**Your assignment:** Go through the data below and gather each line containing "branch".

/---

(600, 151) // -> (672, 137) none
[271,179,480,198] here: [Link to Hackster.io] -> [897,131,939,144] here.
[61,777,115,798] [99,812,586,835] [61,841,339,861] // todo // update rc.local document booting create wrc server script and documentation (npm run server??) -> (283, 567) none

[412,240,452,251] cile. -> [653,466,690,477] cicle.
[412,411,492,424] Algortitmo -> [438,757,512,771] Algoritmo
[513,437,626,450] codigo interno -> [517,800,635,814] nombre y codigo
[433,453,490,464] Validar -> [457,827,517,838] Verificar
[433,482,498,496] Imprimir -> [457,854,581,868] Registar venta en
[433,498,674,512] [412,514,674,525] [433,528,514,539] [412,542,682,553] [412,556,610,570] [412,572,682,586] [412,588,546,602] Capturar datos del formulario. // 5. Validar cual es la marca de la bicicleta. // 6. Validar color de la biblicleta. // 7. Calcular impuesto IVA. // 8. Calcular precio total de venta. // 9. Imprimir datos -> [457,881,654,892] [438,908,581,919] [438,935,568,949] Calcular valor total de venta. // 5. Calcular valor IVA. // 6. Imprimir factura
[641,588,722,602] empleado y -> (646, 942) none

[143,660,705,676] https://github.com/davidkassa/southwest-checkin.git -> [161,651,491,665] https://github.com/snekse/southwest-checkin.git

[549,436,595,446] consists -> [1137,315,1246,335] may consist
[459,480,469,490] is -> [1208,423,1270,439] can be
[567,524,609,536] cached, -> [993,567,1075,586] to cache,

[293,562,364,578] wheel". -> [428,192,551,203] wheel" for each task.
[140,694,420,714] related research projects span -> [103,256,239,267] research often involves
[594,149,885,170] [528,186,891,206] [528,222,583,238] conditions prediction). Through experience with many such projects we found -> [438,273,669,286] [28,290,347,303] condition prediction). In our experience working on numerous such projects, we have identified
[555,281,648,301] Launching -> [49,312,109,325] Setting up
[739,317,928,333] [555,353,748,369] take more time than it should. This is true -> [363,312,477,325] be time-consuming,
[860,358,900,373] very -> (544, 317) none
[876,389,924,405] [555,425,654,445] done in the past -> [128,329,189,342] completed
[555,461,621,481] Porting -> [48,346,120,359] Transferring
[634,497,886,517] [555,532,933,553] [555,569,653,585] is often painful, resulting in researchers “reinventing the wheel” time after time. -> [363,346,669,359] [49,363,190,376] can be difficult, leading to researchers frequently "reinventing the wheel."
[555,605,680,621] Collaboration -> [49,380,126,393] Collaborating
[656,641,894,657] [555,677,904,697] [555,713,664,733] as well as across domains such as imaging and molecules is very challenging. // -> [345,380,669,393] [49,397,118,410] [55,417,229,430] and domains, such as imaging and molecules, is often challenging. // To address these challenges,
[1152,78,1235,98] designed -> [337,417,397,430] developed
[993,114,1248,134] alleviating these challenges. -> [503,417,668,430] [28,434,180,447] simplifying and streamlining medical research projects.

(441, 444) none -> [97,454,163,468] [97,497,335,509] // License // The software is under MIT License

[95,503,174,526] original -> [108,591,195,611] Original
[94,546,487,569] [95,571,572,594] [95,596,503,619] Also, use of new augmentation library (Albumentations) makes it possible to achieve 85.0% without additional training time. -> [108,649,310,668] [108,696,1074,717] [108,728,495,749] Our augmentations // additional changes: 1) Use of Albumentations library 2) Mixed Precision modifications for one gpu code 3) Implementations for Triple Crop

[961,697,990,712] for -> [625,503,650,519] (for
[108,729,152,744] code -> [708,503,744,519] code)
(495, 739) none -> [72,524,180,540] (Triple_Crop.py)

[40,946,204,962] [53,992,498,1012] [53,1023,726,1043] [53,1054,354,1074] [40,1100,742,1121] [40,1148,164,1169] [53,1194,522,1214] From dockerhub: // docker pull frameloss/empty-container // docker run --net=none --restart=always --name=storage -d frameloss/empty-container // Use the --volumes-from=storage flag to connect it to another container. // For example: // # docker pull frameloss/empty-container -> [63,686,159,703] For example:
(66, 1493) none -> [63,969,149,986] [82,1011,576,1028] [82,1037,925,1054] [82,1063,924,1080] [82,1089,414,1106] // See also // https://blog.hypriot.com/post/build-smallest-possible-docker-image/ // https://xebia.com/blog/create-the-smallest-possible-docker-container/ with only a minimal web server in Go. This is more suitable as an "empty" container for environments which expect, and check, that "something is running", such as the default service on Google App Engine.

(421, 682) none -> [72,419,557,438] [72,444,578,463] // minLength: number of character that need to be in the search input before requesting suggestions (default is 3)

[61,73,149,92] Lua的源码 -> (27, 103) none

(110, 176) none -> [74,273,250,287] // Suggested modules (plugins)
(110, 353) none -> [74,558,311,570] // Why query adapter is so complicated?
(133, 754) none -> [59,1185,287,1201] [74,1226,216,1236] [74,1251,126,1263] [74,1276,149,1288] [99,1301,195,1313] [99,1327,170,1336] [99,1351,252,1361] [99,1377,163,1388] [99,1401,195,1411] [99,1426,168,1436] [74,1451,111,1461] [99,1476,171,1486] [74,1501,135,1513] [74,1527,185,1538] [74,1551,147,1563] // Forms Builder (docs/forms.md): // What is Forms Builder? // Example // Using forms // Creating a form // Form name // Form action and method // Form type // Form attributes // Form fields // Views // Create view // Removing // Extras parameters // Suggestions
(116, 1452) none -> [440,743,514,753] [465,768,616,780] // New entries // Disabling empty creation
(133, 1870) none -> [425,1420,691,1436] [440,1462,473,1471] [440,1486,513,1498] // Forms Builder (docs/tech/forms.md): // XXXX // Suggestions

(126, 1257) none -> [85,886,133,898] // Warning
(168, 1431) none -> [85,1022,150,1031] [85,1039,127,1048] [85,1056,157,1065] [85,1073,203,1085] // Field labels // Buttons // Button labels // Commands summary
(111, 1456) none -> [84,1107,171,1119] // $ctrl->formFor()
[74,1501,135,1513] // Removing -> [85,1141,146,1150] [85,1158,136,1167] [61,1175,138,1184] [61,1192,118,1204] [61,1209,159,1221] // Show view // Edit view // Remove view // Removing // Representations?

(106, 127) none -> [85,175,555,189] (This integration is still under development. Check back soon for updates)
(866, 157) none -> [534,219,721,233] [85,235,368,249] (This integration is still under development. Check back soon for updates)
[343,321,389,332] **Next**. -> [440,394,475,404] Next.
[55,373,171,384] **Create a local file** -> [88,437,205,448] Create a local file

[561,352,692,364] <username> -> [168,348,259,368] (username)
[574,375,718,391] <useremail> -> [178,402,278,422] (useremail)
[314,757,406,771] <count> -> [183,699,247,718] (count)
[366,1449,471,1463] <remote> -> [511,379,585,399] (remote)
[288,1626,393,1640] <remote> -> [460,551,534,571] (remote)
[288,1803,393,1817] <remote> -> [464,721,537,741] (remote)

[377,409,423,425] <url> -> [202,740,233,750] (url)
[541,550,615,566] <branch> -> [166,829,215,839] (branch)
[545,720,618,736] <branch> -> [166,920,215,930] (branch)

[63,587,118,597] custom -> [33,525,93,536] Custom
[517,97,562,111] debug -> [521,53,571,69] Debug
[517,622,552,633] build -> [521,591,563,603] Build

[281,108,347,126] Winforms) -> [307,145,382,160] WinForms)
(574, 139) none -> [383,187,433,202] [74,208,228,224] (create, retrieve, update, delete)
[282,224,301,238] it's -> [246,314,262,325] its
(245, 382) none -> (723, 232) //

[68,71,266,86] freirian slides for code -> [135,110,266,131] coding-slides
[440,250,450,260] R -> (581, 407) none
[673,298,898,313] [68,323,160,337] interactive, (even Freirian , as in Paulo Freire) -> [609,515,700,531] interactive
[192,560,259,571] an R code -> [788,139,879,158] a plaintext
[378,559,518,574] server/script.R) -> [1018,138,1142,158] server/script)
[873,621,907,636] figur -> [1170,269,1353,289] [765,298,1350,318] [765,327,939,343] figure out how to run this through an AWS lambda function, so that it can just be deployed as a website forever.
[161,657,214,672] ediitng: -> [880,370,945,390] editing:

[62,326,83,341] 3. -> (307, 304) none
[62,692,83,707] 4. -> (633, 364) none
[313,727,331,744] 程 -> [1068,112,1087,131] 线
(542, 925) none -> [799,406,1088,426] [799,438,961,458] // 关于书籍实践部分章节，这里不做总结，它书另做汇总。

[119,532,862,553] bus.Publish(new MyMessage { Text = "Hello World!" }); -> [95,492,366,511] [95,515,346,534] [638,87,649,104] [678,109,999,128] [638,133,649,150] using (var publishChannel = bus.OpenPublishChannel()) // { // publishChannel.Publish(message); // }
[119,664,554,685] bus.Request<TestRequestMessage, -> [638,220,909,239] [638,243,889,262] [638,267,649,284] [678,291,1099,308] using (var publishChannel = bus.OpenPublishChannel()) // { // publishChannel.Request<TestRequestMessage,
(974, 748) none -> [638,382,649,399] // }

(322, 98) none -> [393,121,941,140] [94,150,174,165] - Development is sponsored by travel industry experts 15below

\---

**Expected output:**
[541,550,615,566] <branch> -> [166,829,215,839] (branch)
[545,720,618,736] <branch> -> [166,920,215,930] (branch)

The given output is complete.